• [REQUIREMENT]: Exactly the lines from the first line of the records to the line holding "can compete in" should be duplicated, and nothing more; pictures stay out.

• [LISTED ENTRIES]:
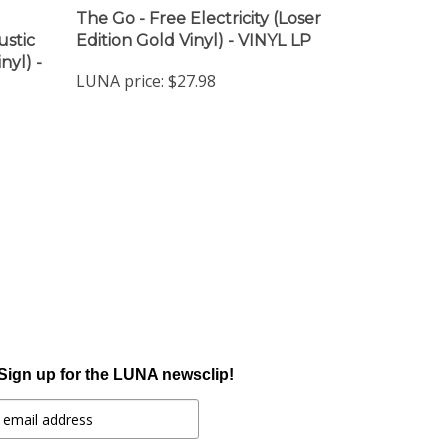
The Go - Free Electricity (Loser
ustic
Edition Gold Vinyl) - VINYL LP
nyl) -
LUNA price:
$27.98
Sign up for the LUNA newsclip!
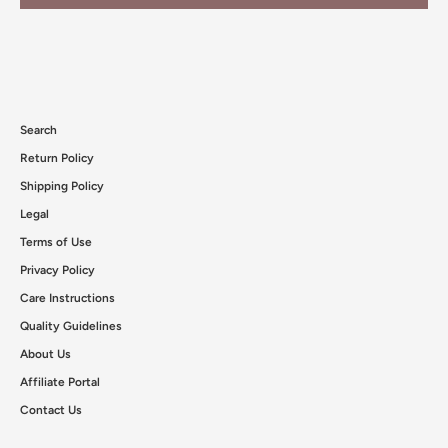
Search
Return Policy
Shipping Policy
Legal
Terms of Use
Privacy Policy
Care Instructions
Quality Guidelines
About Us
Affiliate Portal
Contact Us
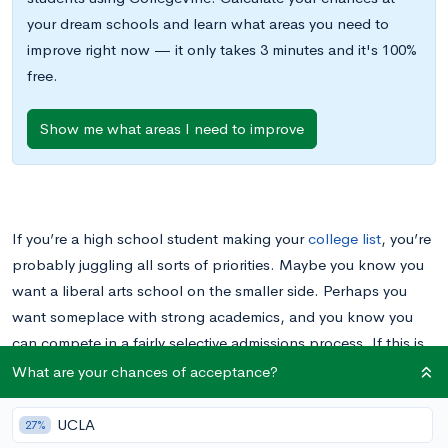
your dream schools and learn what areas you need to
improve right now — it only takes 3 minutes and it's 100%
free.
Show me what areas I need to improve
If you’re a high school student making your
college list
, you’re
probably juggling all sorts of priorities. Maybe you know you
want a liberal arts school on the smaller side. Perhaps you
want someplace with strong academics, and you know you
can compete in a fairly selective admissions process. If this is
the case, there are many small schools in the Northeastern
What are your chances of acceptance?
United States that might be on your list. But what if you prefer
a warmer climate or a West Coast vibe? Would Southern
UCLA
27%
California fit the bill?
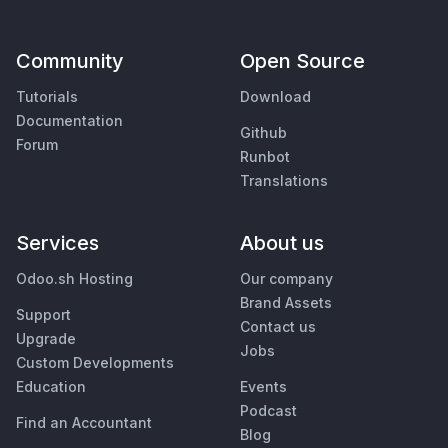
Community
Open Source
Tutorials
Download
Documentation
Github
Forum
Runbot
Translations
Services
About us
Odoo.sh Hosting
Our company
Brand Assets
Support
Contact us
Upgrade
Jobs
Custom Developments
Education
Events
Podcast
Find an Accountant
Blog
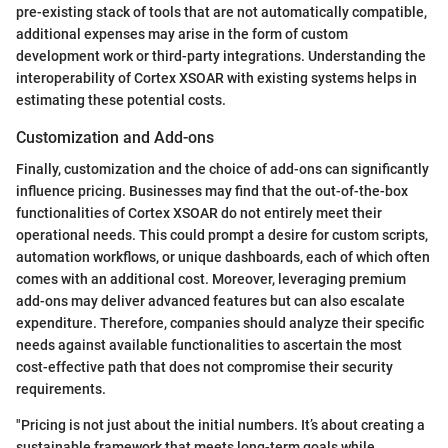
pre-existing stack of tools that are not automatically compatible,
additional expenses may arise in the form of custom
development work or third-party integrations. Understanding the
interoperability of Cortex XSOAR with existing systems helps in
estimating these potential costs.
Customization and Add-ons
Finally, customization and the choice of add-ons can significantly
influence pricing. Businesses may find that the out-of-the-box
functionalities of Cortex XSOAR do not entirely meet their
operational needs. This could prompt a desire for custom scripts,
automation workflows, or unique dashboards, each of which often
comes with an additional cost. Moreover, leveraging premium
add-ons may deliver advanced features but can also escalate
expenditure. Therefore, companies should analyze their specific
needs against available functionalities to ascertain the most
cost-effective path that does not compromise their security
requirements.
"Pricing is not just about the initial numbers. It’s about creating a
sustainable framework that meets long-term goals while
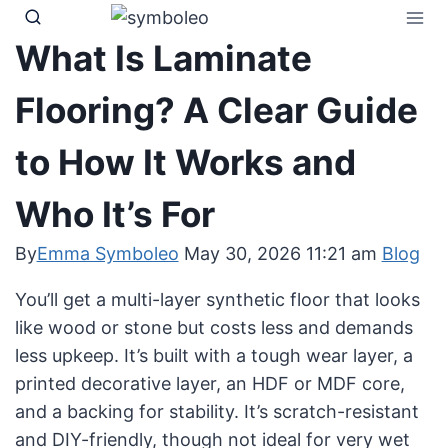
Skip
to
What Is Laminate
content
Flooring? A Clear Guide
to How It Works and
Who It’s For
By
Emma Symboleo
May 30, 2026 11:21 am
Blog
You’ll get a multi-layer synthetic floor that looks
like wood or stone but costs less and demands
less upkeep. It’s built with a tough wear layer, a
printed decorative layer, an HDF or MDF core,
and a backing for stability. It’s scratch-resistant
and DIY-friendly, though not ideal for very wet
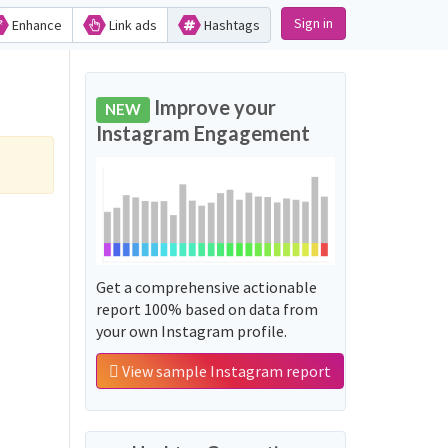
Sign in
Enhance
Link ads
Hashtags
Improve your
NEW
Instagram Engagement
Get a comprehensive actionable
report 100% based on data from
your own Instagram profile.
View sample Instagram report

• [ANSWER SPACE]:
The Go - Free Electricity (Loser
ustic
Edition Gold Vinyl) - VINYL LP
nyl) -
LUNA price:
$27.98
Sign up for the LUNA newsclip!
Search
Return Policy
Shipping Policy
Legal
Terms of Use
Privacy Policy
Care Instructions
Quality Guidelines
About Us
Affiliate Portal
Contact Us
your dream schools and learn what areas you need to
improve right now — it only takes 3 minutes and it's 100%
free.
Show me what areas I need to improve
If you’re a high school student making your
college list
, you’re
probably juggling all sorts of priorities. Maybe you know you
want a liberal arts school on the smaller side. Perhaps you
want someplace with strong academics, and you know you
can compete in a fairly selective admissions process. If this is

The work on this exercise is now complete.